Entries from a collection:
──────────

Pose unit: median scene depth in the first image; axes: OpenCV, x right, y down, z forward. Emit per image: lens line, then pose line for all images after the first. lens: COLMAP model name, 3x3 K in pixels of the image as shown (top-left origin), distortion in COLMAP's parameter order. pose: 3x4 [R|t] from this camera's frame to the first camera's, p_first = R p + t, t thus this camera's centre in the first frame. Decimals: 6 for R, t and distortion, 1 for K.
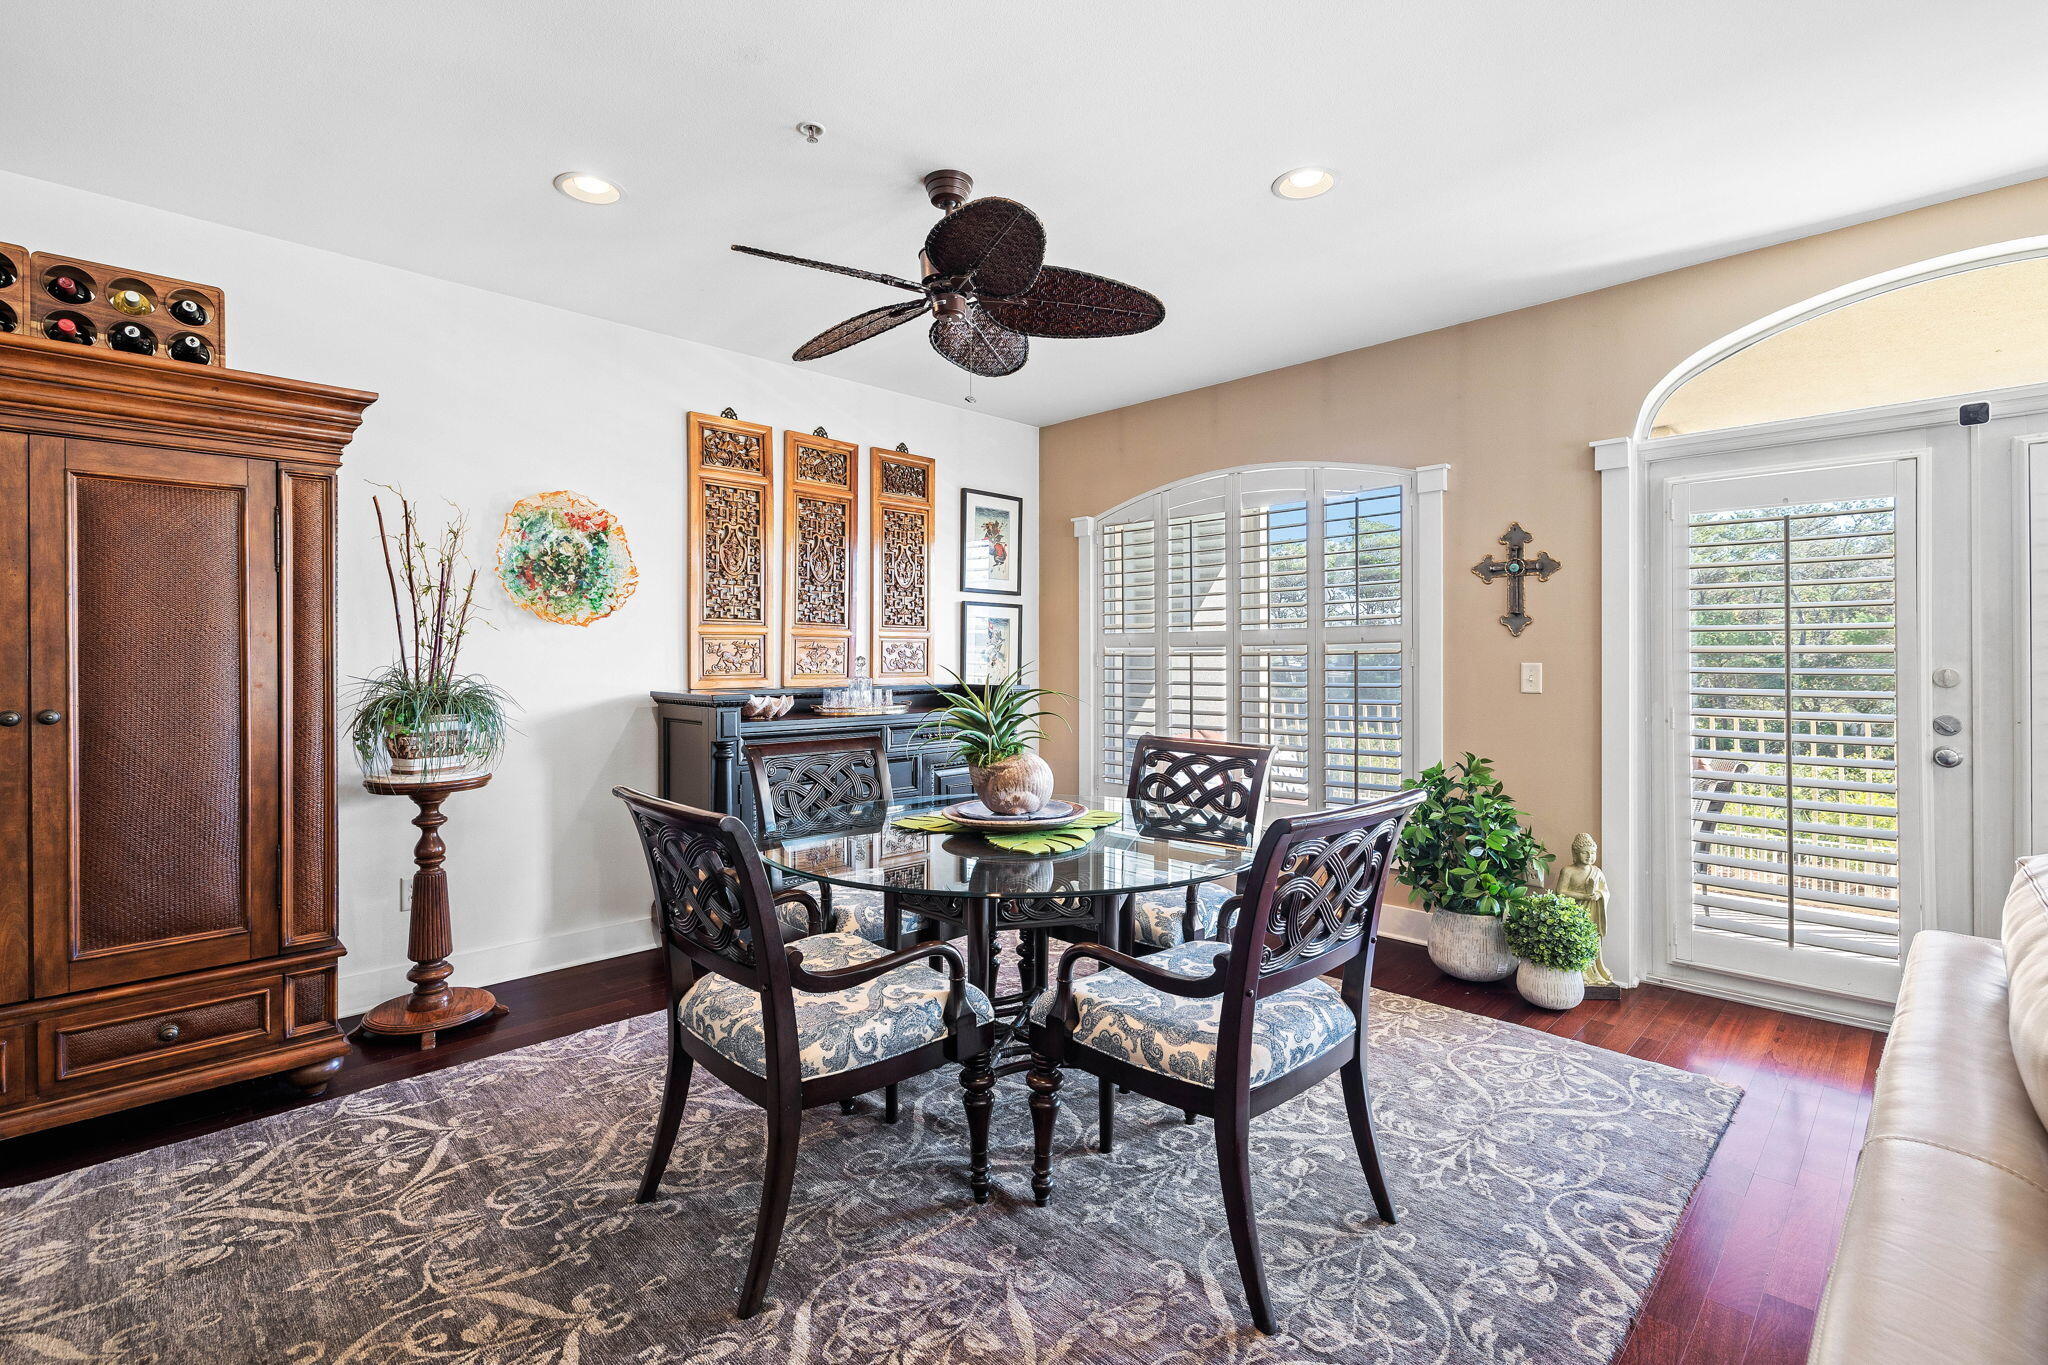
lens RADIAL K [[924.6, 0, 1014.2], [0, 924.6, 663.1], [0, 0, 1]] dist [-0.000067, 0.000257]
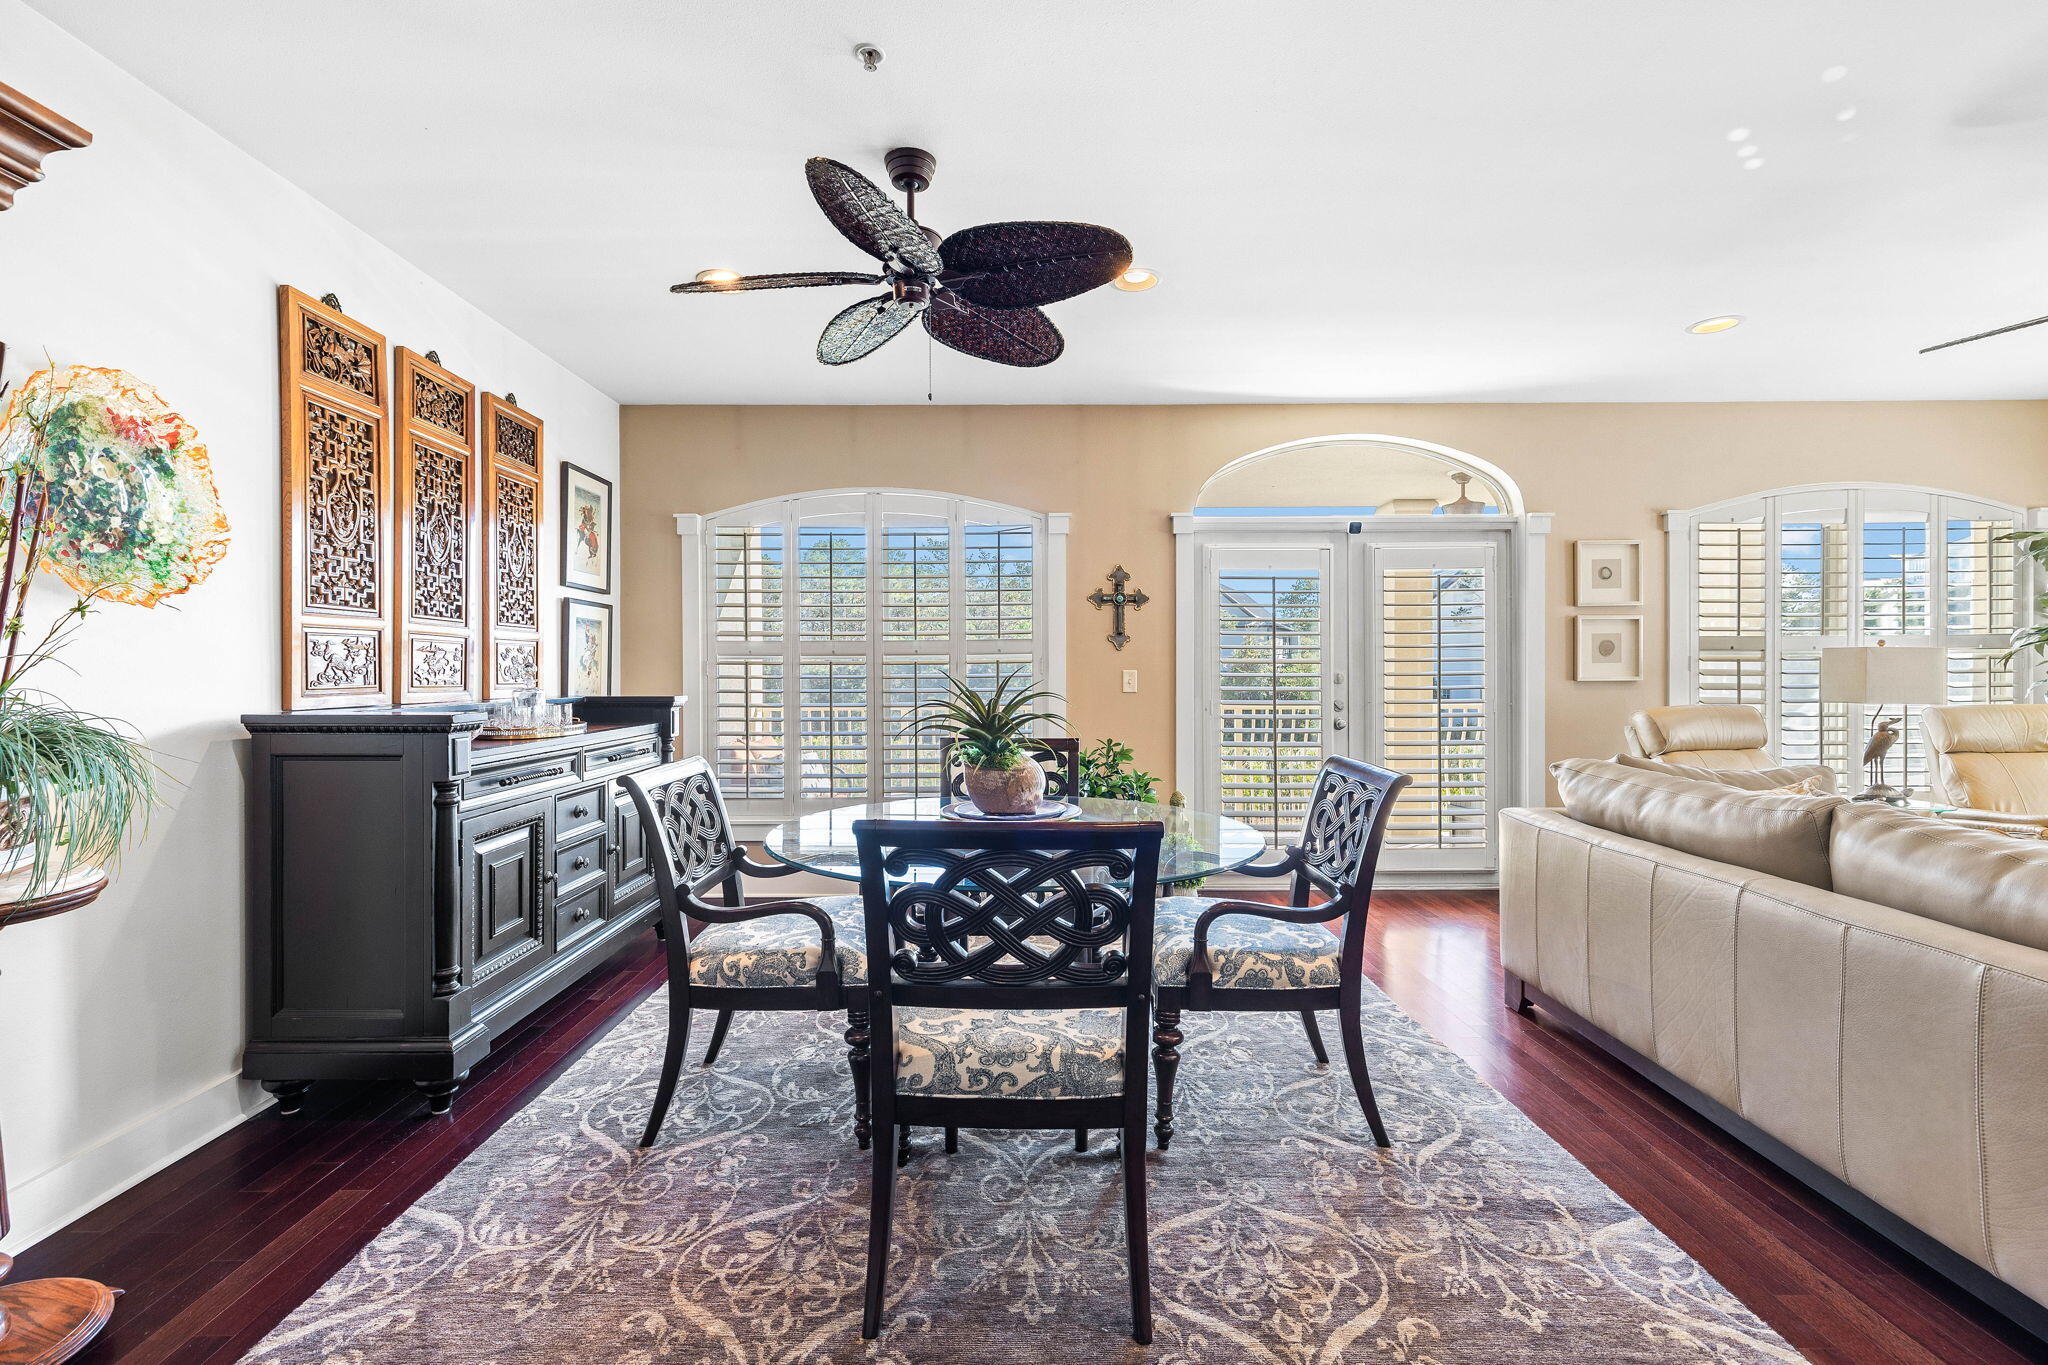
lens RADIAL K [[898.0, 0, 1015.6], [0, 898.0, 674.2], [0, 0, 1]] dist [0.004184, 0.000876]
pose [[0.699588, -0.002559, 0.714542, -0.505762], [0.004126, 0.999991, -0.000458, 0.005662], [-0.714535, 0.003269, 0.699592, 0.210445]]
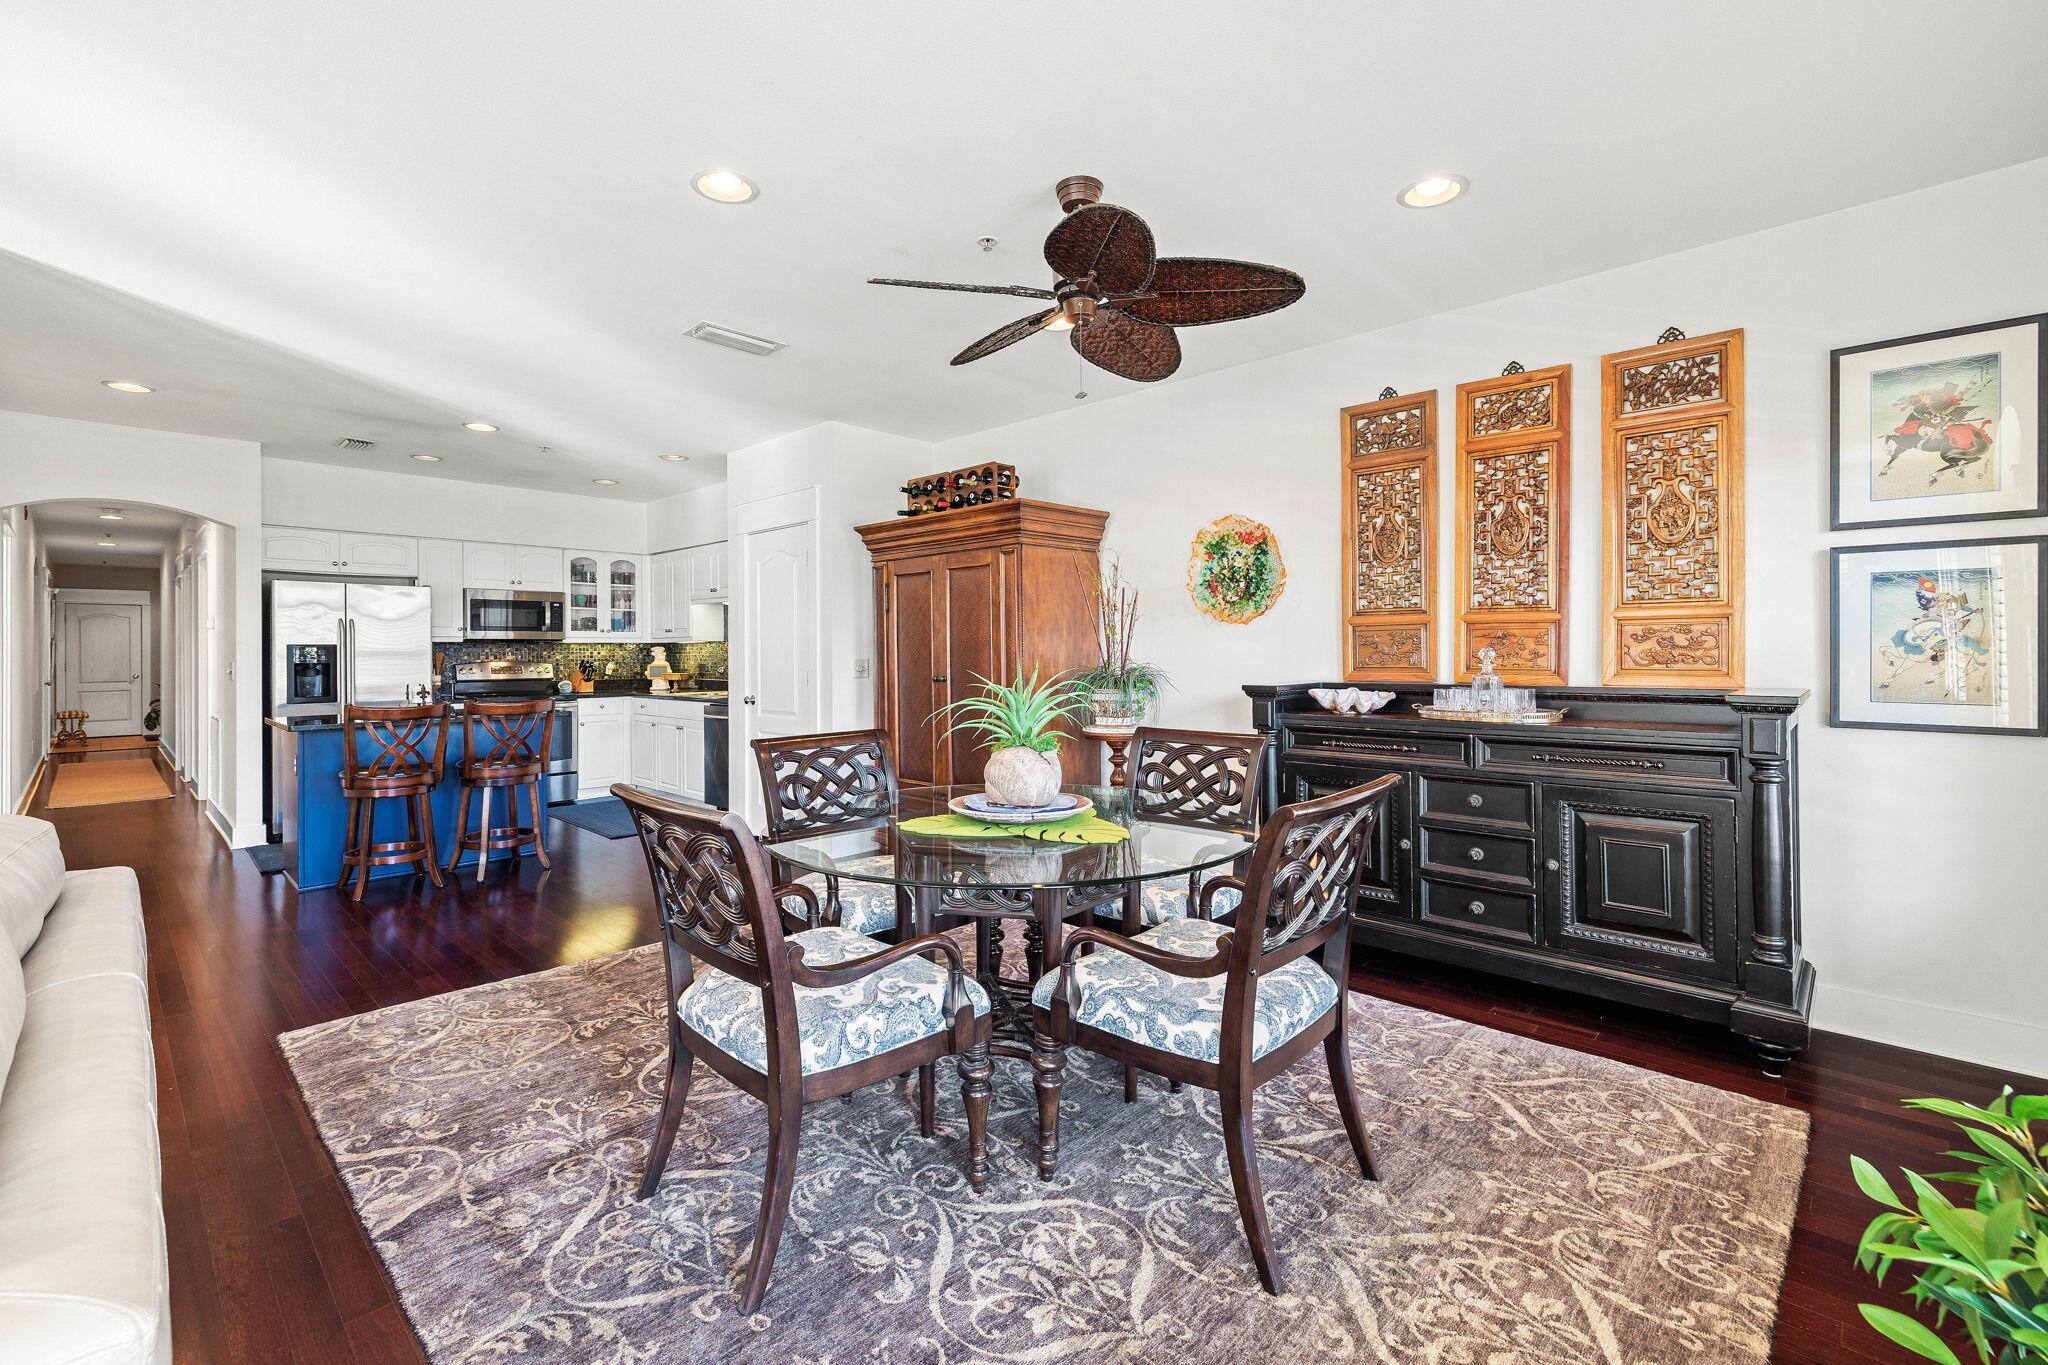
lens RADIAL K [[886.6, 0, 1013.0], [0, 886.6, 649.2], [0, 0, 1]] dist [0.008941, 0.000156]
pose [[0.027422, -0.000940, -0.999624, 0.700534], [0.001703, 0.999998, -0.000894, -0.007113], [0.999622, -0.001677, 0.027424, 0.689656]]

──────────

▸ **What to do**: Recast the material above as a numbered list with one item per line, dropping any blank lines and leaving out the pictures.

▸ **Written response**:
1. Pose unit: median scene depth in the first image; axes: OpenCV, x right, y down, z forward. Emit per image: lens line, then pose line for all images after the first. lens: COLMAP model name, 3x3 K in pixels of the image as shown (top-left origin), distortion in COLMAP's parameter order. pose: 3x4 [R|t] from this camera's frame to the first camera's, p_first = R p + t, t thus this camera's centre in the first frame. Decimals: 6 for R, t and distortion, 1 for K.
2. lens RADIAL K [[924.6, 0, 1014.2], [0, 924.6, 663.1], [0, 0, 1]] dist [-0.000067, 0.000257]
3. lens RADIAL K [[898.0, 0, 1015.6], [0, 898.0, 674.2], [0, 0, 1]] dist [0.004184, 0.000876]
4. pose [[0.699588, -0.002559, 0.714542, -0.505762], [0.004126, 0.999991, -0.000458, 0.005662], [-0.714535, 0.003269, 0.699592, 0.210445]]
5. lens RADIAL K [[886.6, 0, 1013.0], [0, 886.6, 649.2], [0, 0, 1]] dist [0.008941, 0.000156]
6. pose [[0.027422, -0.000940, -0.999624, 0.700534], [0.001703, 0.999998, -0.000894, -0.007113], [0.999622, -0.001677, 0.027424, 0.689656]]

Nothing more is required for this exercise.